Cliente revisando una carta de rechazo de siniestro junto a un asesor de seguros analizando opciones de reclamación y defensa de derechos del asegurado.

Qué hacer si tu aseguradora rechaza un siniestro: pasos y soluciones

Recibir una carta o comunicación indicando que tu aseguradora rechaza un siniestro puede generar preocupación.

Sin embargo, una negativa no siempre significa que el asunto esté cerrado.

En muchos casos existen vías de revisión, reclamación e incluso rectificación si la decisión no está justificada.

Lo importante es actuar con calma y conocer los pasos adecuados.


¿Por qué puede rechazar un siniestro una aseguradora?

Antes de reclamar, conviene entender el motivo.

Las causas más habituales suelen ser:

  • Riesgo no cubierto por la póliza.
  • Exclusiones específicas.
  • Infraseguro.
  • Falta de pago de la prima.
  • Declaración incorrecta del riesgo.
  • Incumplimiento de obligaciones contractuales.

Por eso, el primer paso es solicitar una explicación detallada de la negativa.


1. Solicita la justificación por escrito

Si la compañía comunica la negativa por teléfono, solicita siempre una respuesta formal por escrito.

Debe indicar:

  • Motivo concreto del rechazo.
  • Cláusula aplicada.
  • Condiciones contractuales en las que se basa la decisión.

Esta documentación será fundamental si decides reclamar.


2. Revisa la póliza completa

Muchas veces el conflicto surge por una interpretación incorrecta de las coberturas.

Revisa:

  • Condiciones particulares.
  • Condiciones generales.
  • Exclusiones.
  • Límites de cobertura.
  • Capital asegurado.

Es recomendable analizar la documentación completa antes de presentar una reclamación.


3. Reúne toda la documentación

Cuanta más información puedas aportar, mejor.

Por ejemplo:

  • Fotografías.
  • Facturas.
  • Informes técnicos.
  • Presupuestos.
  • Informes periciales.
  • Comunicaciones con la aseguradora.

La documentación suele ser determinante.


4. Presenta una reclamación ante la aseguradora

Todas las compañías disponen de un Servicio de Atención al Cliente.

La reclamación debe incluir:

  • Datos personales.
  • Número de póliza.
  • Descripción de los hechos.
  • Motivos por los que consideras incorrecta la negativa.
  • Documentación de apoyo.

En ocasiones, esta revisión interna resuelve el problema.


5. Solicita una segunda valoración pericial

Cuando existe discrepancia sobre los daños o las causas del siniestro, puede ser útil contar con un perito independiente.

Un informe técnico externo puede aportar argumentos sólidos para defender tu posición.


6. Acude al Defensor del Cliente o a organismos competentes

Si la respuesta sigue siendo negativa, existen mecanismos adicionales.

Dependiendo del caso, pueden intervenir organismos de supervisión o mediación especializados en el sector asegurador.


7. Busca asesoramiento profesional

Cuando el importe reclamado es importante o la situación es compleja, contar con asesoramiento especializado puede marcar la diferencia.

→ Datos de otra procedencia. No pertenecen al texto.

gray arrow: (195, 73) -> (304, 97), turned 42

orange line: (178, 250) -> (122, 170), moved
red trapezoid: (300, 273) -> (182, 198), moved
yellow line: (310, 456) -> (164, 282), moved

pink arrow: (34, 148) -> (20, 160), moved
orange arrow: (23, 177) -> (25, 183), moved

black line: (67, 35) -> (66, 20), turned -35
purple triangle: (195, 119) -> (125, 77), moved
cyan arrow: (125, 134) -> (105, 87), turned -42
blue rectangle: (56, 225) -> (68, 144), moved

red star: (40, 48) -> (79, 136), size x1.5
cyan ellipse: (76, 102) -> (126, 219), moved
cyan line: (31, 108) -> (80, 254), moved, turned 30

Un análisis profesional permite valorar:

  • Si la negativa está justificada.
  • Si existen posibilidades reales de reclamación.
  • Qué estrategia seguir.

Errores frecuentes que debes evitar

  • Aceptar la negativa sin revisarla.
  • No guardar documentación.
  • Esperar demasiado tiempo para reclamar.
  • Presentar reclamaciones sin pruebas.
  • Basarse únicamente en conversaciones telefónicas.

La documentación siempre es clave.


¿Cuándo merece la pena reclamar?

Generalmente cuando:

  • Consideras que la cobertura existe.
  • Existen dudas razonables sobre la interpretación de la póliza.
  • El importe económico es significativo.
  • Dispones de documentación que respalda tu posición.

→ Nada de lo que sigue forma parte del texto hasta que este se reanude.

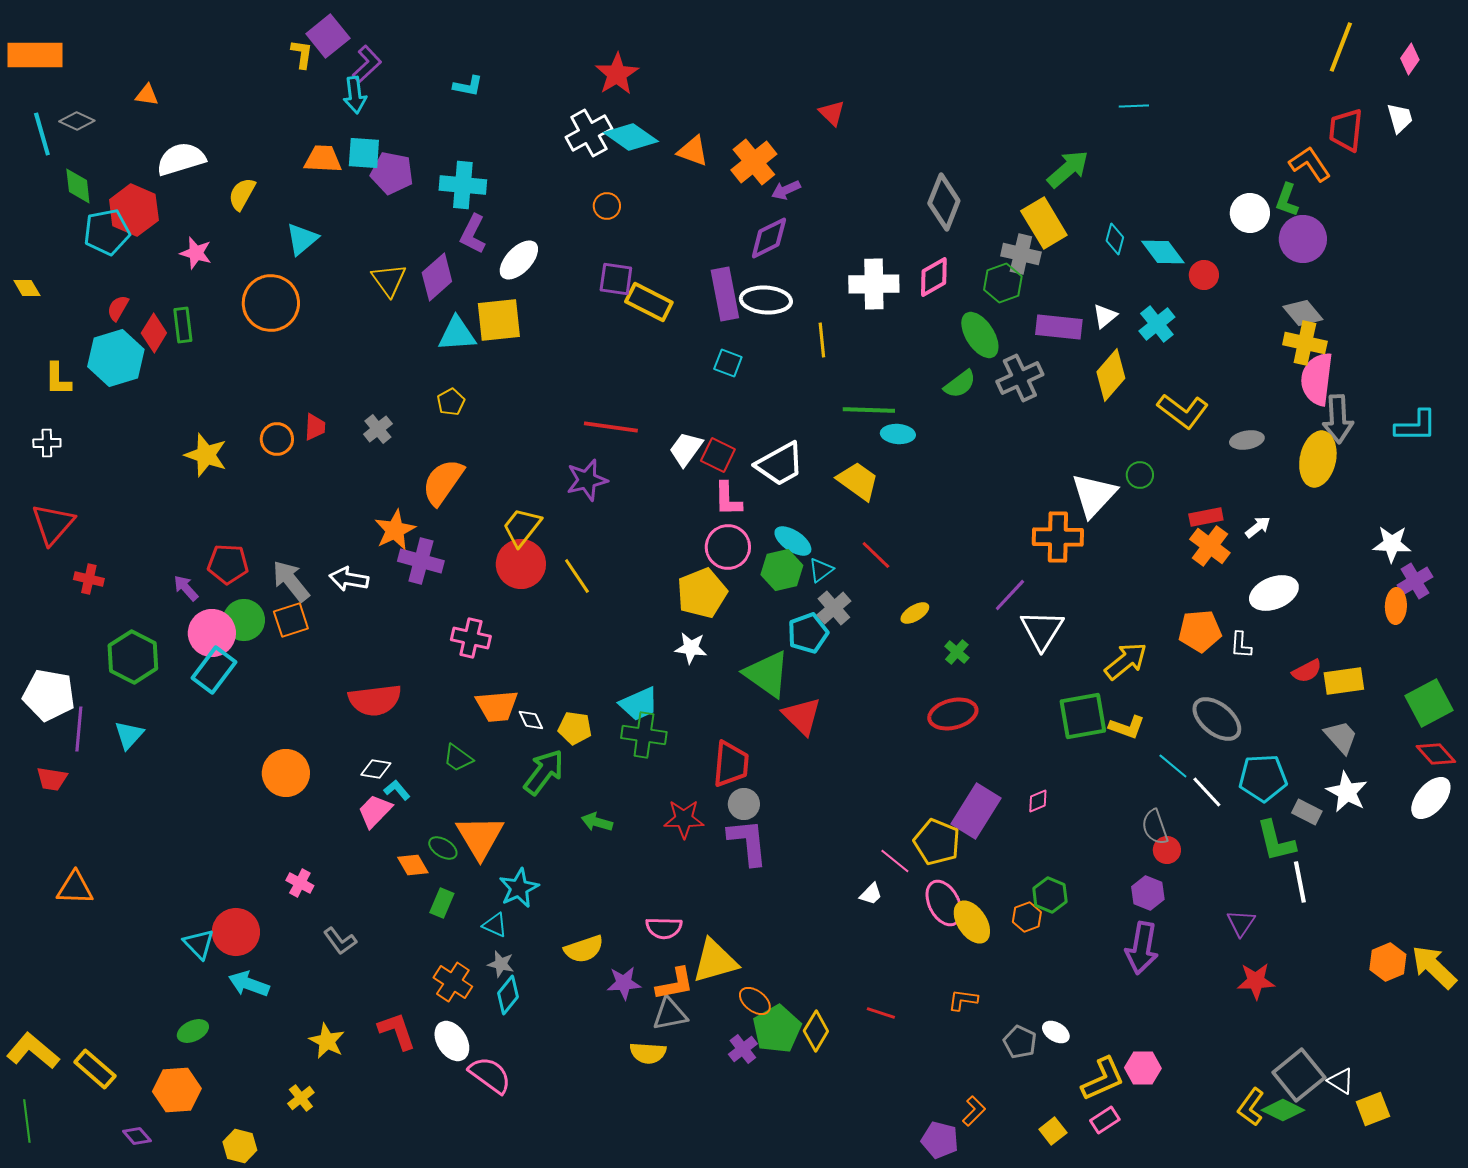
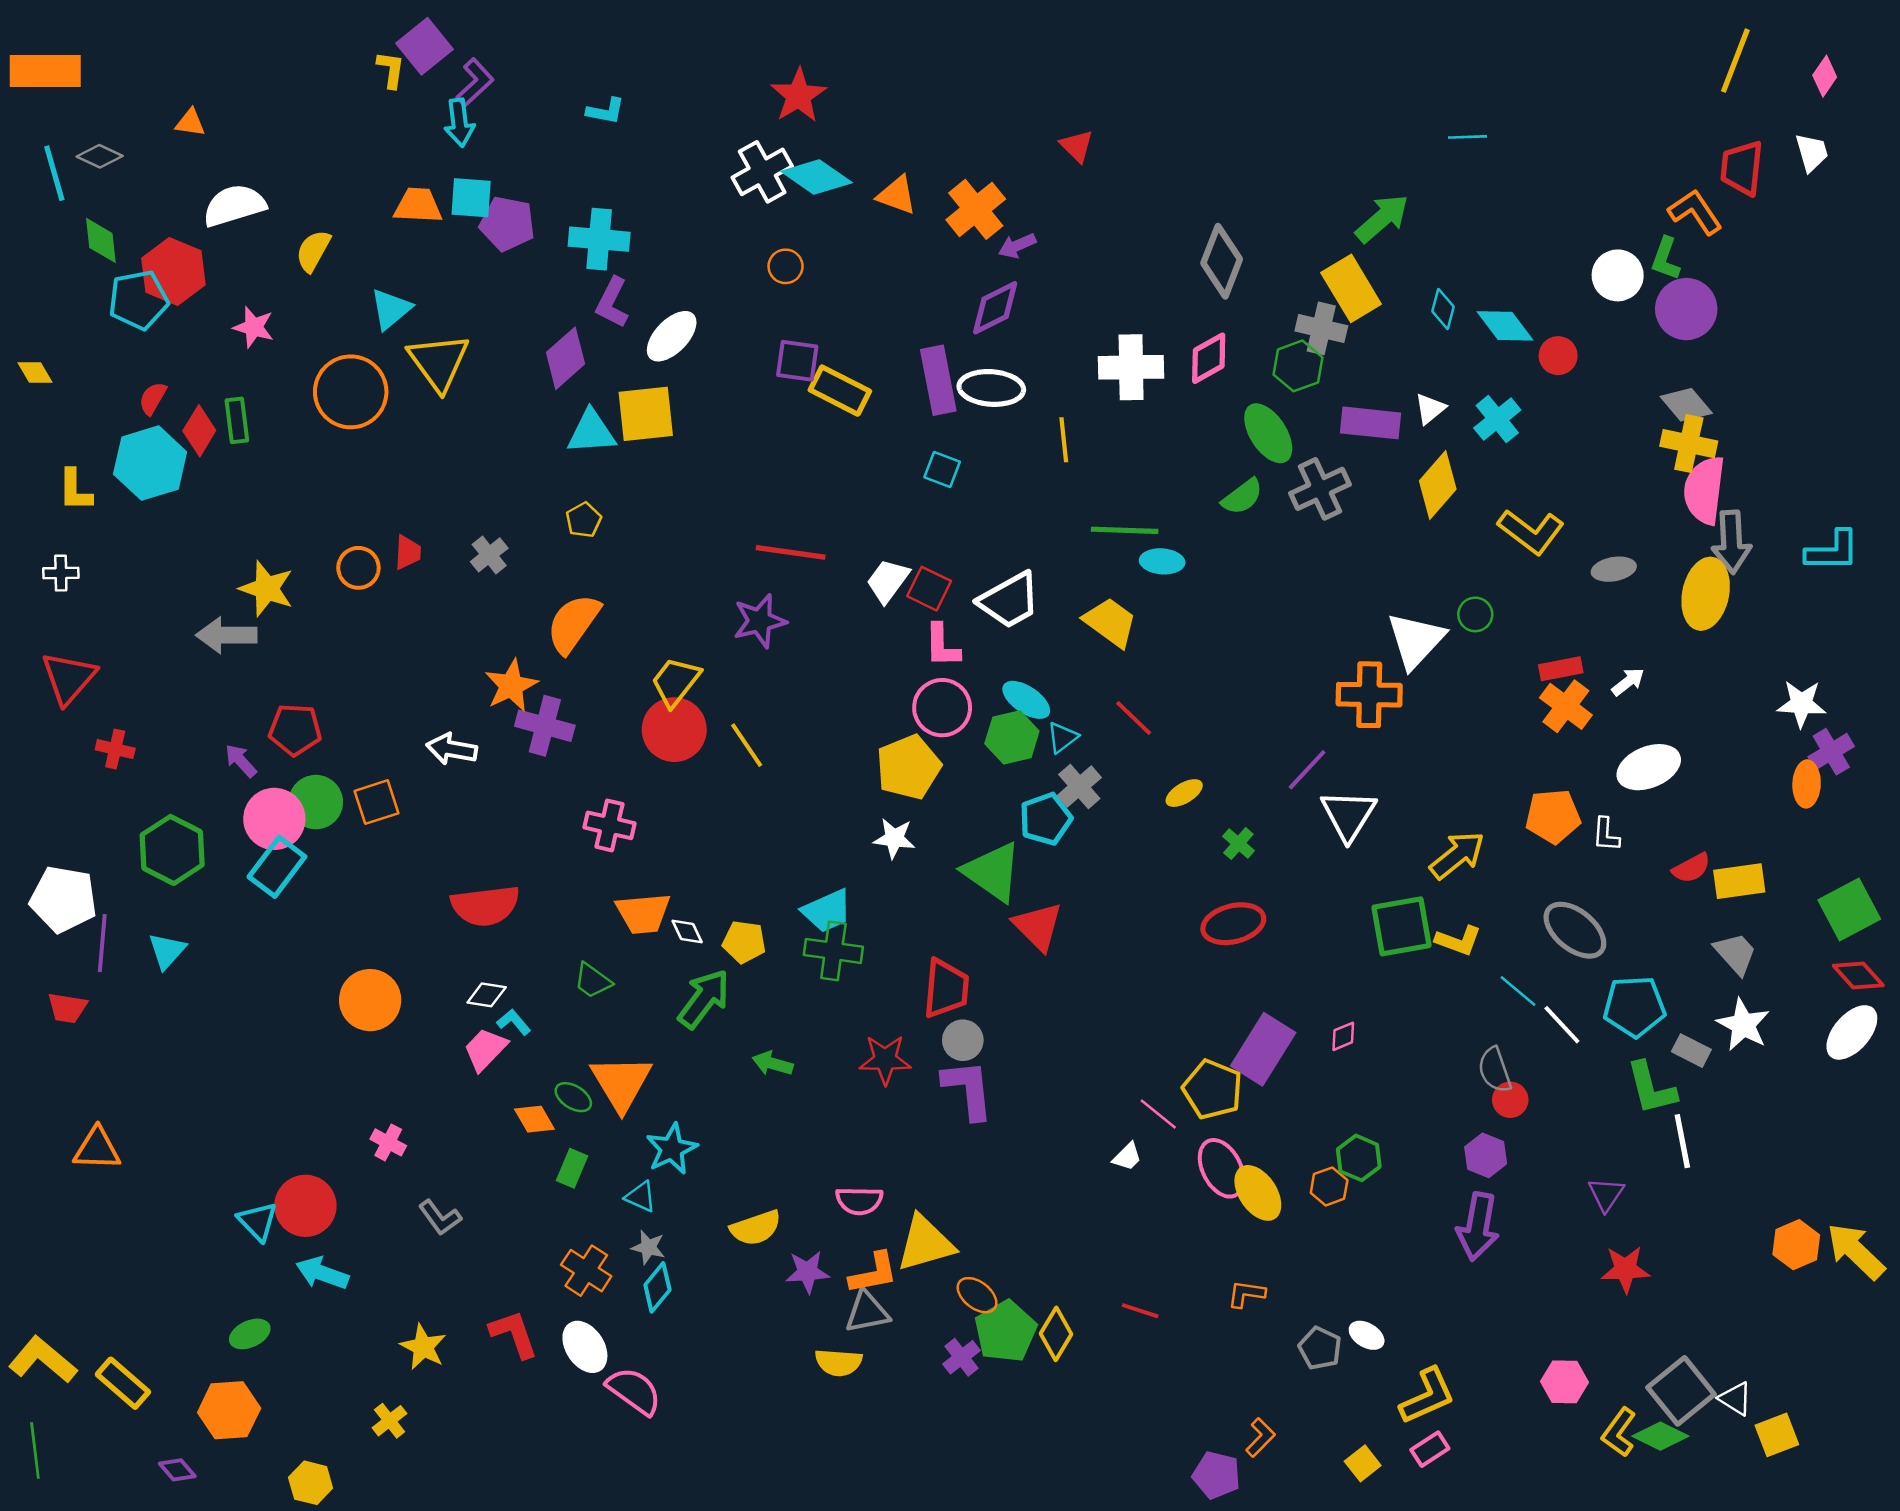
yellow triangle: (389, 280) -> (439, 362), moved, size x1.4
gray arrow: (291, 581) -> (226, 635), moved, turned -51
pink hexagon: (1143, 1068) -> (1565, 1382), moved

Cada caso debe analizarse individualmente.


Conclusión

Que una aseguradora rechace un siniestro no significa necesariamente que tengas que aceptar la decisión sin más.

Solicitar explicaciones, revisar la póliza y reunir pruebas son los primeros pasos para defender tus derechos.

La mejor forma de evitar conflictos sigue siendo contratar una póliza adecuada y revisarla periódicamente para asegurarte de que las coberturas se ajustan a tus necesidades reales.